• [Tu objetivo]
Cita de forma literal y completa el texto sobre Santiago Carrillo y las matanzas de Paracuellos.

El historiador Paul Preston se suma a quienes creen probado que el entonces consejero de Orden Público estuvo al corriente de la ejecución de más de 2.000 prisioneros

«¡Váyase al infierno!», le espetó Santiago Carrillo a Luis del Olmo cuando éste se refirió a su papel en Paracuellos. Consejero de Orden Público, el 6 de noviembre de 1936, y secretario general del PCE, la sombra de aquellos asesinatos sigue planeando sobre Carrillo. Aunque la autorización, organización y aplicación implicaba a más gente, «tampoco hay que pensar que él estuviera eximido de responsabilidades... Hay pruebas de peso que, aparte de ser confirmadas parcialmente por algunas de sus propias declaraciones, dejan claro que estuvo totalmente involucrado». La afirmación es de un historiador tan poco sospechoso de veleidades derechistas como Paul Preston en «Las matanzas de Paracuellos», reconstrucción minuciosa de aquel macabro episodio que acaba de ver la luz en «Ebre 38» (Llibres de Matrícula), una revista sobre la guerra civil de tendencia republicana, codirigida por Pelai Pagès y M. Carmen Rojo Ariza, profesores del departamento de Didáctica y Patrimonio de la Universidad de Barcelona.

• [Datos proporcionados]
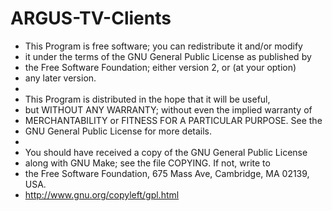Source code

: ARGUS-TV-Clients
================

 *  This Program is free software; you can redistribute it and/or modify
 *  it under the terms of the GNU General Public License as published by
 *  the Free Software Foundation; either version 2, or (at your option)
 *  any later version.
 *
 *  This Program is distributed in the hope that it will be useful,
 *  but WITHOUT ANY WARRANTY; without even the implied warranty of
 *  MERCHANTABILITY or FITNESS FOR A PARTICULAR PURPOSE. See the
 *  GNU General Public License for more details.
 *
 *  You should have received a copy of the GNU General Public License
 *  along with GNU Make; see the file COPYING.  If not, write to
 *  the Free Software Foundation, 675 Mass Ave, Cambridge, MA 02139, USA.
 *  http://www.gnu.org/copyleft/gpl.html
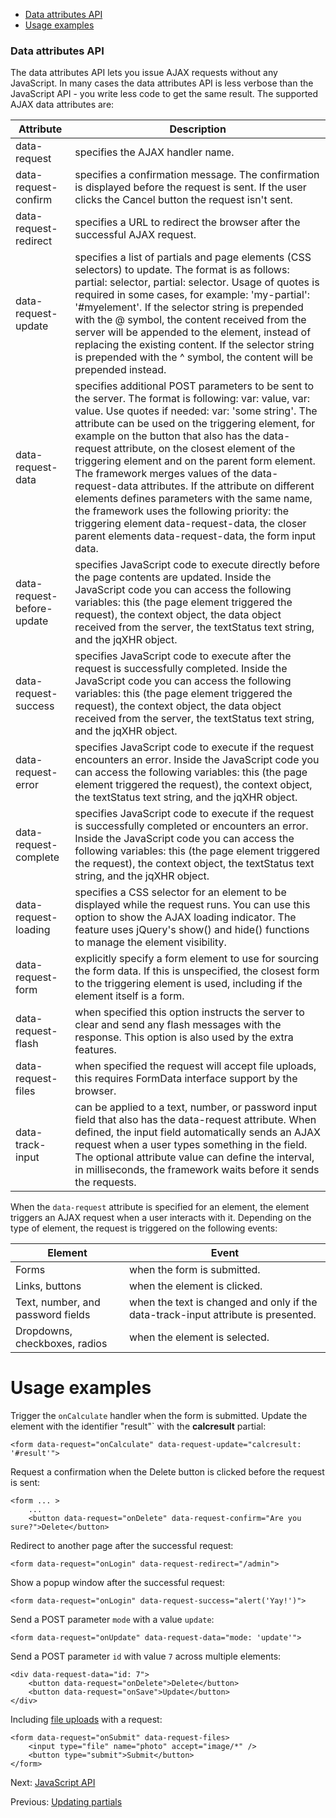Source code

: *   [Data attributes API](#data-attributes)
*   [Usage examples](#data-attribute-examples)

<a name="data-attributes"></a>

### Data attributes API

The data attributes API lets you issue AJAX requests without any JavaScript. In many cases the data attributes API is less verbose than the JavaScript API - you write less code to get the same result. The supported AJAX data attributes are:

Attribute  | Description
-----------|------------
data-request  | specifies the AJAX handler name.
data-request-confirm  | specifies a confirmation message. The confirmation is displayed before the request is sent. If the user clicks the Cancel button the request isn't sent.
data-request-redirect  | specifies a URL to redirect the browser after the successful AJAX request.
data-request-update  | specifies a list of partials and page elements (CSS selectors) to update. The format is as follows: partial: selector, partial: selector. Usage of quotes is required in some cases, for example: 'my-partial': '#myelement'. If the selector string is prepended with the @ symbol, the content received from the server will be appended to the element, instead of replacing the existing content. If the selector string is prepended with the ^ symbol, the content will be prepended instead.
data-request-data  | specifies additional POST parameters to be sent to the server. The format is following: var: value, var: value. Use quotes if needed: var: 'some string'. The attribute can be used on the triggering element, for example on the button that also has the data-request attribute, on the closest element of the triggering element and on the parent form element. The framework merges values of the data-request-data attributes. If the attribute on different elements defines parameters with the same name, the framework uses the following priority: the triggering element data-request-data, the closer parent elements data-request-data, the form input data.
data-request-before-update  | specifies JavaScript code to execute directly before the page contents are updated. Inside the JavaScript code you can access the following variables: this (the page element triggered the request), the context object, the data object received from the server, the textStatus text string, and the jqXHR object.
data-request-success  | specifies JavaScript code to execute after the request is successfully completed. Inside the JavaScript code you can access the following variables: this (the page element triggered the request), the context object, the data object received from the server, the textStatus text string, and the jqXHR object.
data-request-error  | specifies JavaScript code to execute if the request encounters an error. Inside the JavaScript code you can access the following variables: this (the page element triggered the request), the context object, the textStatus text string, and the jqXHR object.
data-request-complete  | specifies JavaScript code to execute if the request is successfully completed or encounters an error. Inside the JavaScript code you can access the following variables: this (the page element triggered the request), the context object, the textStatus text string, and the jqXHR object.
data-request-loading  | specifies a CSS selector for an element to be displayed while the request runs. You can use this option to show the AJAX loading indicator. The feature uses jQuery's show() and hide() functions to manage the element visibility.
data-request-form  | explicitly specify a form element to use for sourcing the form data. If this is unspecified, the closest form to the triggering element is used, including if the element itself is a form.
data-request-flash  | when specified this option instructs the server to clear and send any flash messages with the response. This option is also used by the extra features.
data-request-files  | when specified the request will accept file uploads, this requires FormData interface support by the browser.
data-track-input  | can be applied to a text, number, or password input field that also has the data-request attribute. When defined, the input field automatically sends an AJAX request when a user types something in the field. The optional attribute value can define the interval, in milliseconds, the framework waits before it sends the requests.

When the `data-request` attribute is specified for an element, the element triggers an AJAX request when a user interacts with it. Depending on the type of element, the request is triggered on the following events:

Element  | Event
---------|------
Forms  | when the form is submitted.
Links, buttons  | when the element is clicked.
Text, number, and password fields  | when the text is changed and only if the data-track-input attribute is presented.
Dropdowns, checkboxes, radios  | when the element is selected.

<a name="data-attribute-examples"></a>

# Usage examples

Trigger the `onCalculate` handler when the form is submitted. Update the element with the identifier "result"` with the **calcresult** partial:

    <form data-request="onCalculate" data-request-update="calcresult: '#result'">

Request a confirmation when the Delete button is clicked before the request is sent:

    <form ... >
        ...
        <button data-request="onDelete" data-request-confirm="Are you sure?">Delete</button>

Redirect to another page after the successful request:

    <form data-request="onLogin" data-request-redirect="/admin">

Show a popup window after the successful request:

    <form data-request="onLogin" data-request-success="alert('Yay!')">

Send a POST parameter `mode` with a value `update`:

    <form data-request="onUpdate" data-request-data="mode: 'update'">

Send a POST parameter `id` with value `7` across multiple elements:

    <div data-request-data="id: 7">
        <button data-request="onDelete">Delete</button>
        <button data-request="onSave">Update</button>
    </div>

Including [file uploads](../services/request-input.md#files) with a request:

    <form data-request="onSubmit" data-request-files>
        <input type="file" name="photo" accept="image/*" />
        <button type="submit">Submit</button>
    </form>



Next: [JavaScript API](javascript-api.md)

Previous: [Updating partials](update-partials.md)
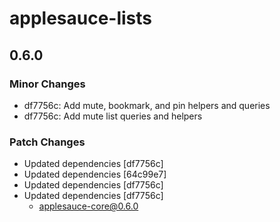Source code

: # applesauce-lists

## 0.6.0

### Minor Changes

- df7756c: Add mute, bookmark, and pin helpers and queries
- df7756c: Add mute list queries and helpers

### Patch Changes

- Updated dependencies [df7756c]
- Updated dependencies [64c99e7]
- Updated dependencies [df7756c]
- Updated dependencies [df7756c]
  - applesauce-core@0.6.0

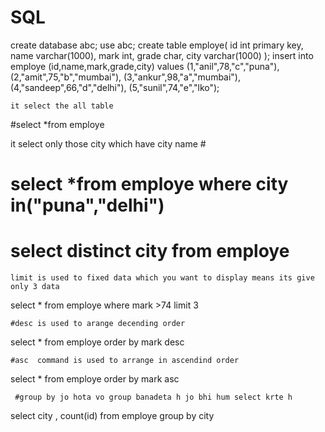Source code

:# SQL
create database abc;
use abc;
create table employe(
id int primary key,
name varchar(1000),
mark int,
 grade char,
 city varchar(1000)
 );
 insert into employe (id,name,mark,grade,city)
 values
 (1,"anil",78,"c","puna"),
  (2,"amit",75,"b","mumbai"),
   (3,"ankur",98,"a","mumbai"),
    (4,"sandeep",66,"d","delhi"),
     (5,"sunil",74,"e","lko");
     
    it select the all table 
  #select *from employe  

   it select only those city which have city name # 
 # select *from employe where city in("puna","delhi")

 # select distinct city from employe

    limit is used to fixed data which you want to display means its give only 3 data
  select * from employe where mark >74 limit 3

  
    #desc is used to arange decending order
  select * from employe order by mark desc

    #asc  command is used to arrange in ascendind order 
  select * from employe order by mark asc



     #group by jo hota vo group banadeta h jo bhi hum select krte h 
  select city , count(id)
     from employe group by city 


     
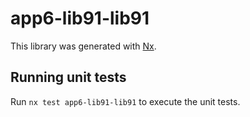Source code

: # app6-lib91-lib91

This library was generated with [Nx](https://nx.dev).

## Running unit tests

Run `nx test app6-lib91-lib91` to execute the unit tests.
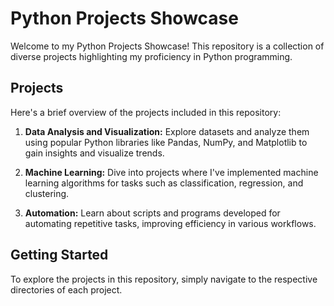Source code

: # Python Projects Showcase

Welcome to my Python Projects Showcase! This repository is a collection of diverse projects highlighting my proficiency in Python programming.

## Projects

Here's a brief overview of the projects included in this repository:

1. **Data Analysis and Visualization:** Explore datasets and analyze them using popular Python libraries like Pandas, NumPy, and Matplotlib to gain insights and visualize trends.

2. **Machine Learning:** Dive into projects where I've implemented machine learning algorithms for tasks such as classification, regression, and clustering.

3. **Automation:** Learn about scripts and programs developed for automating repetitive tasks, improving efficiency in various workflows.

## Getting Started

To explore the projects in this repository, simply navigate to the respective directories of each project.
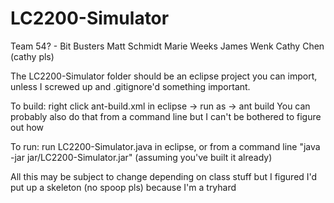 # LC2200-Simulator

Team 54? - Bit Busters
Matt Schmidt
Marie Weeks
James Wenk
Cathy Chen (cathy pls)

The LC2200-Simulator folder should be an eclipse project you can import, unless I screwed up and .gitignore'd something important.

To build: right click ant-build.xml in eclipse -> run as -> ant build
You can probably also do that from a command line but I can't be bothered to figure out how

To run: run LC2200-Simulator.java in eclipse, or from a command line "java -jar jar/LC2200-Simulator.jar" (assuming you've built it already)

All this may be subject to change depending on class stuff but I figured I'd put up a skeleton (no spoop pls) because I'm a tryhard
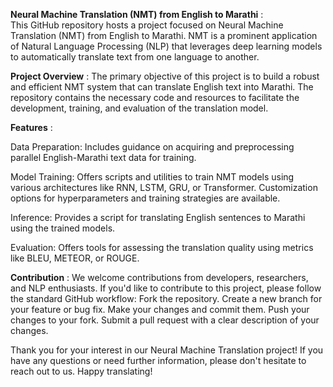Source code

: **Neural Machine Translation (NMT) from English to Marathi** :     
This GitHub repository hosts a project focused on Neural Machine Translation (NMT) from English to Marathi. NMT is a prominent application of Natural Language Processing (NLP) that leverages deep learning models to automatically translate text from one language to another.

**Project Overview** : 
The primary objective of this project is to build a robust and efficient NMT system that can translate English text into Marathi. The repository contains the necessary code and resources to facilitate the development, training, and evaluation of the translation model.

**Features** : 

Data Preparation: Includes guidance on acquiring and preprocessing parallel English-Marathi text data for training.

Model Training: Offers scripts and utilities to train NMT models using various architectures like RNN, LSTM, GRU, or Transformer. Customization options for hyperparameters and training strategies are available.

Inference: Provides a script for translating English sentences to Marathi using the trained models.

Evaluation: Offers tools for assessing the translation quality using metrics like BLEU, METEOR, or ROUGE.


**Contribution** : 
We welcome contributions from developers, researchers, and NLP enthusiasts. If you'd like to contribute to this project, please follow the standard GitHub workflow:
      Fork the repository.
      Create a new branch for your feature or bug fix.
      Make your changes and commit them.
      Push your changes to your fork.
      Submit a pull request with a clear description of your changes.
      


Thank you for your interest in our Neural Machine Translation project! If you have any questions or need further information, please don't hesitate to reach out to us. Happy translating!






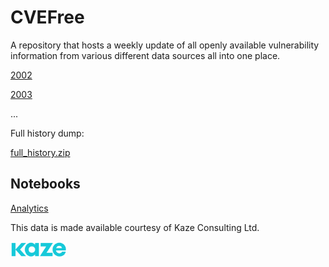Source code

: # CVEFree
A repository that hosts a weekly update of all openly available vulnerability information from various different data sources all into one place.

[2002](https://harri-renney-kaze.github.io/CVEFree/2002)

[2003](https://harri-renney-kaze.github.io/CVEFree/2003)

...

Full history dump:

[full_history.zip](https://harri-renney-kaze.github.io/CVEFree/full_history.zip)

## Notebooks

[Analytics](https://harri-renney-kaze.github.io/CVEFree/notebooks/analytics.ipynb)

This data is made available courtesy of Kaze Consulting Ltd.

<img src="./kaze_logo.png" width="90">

• [Respuesta]
El historiador Paul Preston se suma a quienes creen probado que el entonces consejero de Orden Público estuvo al corriente de la ejecución de más de 2.000 prisioneros

«¡Váyase al infierno!», le espetó Santiago Carrillo a Luis del Olmo cuando éste se refirió a su papel en Paracuellos. Consejero de Orden Público, el 6 de noviembre de 1936, y secretario general del PCE, la sombra de aquellos asesinatos sigue planeando sobre Carrillo. Aunque la autorización, organización y aplicación implicaba a más gente, «tampoco hay que pensar que él estuviera eximido de responsabilidades... Hay pruebas de peso que, aparte de ser confirmadas parcialmente por algunas de sus propias declaraciones, dejan claro que estuvo totalmente involucrado». La afirmación es de un historiador tan poco sospechoso de veleidades derechistas como Paul Preston en «Las matanzas de Paracuellos», reconstrucción minuciosa de aquel macabro episodio que acaba de ver la luz en «Ebre 38» (Llibres de Matrícula), una revista sobre la guerra civil de tendencia republicana, codirigida por Pelai Pagès y M. Carmen Rojo Ariza, profesores del departamento de Didáctica y Patrimonio de la Universidad de Barcelona.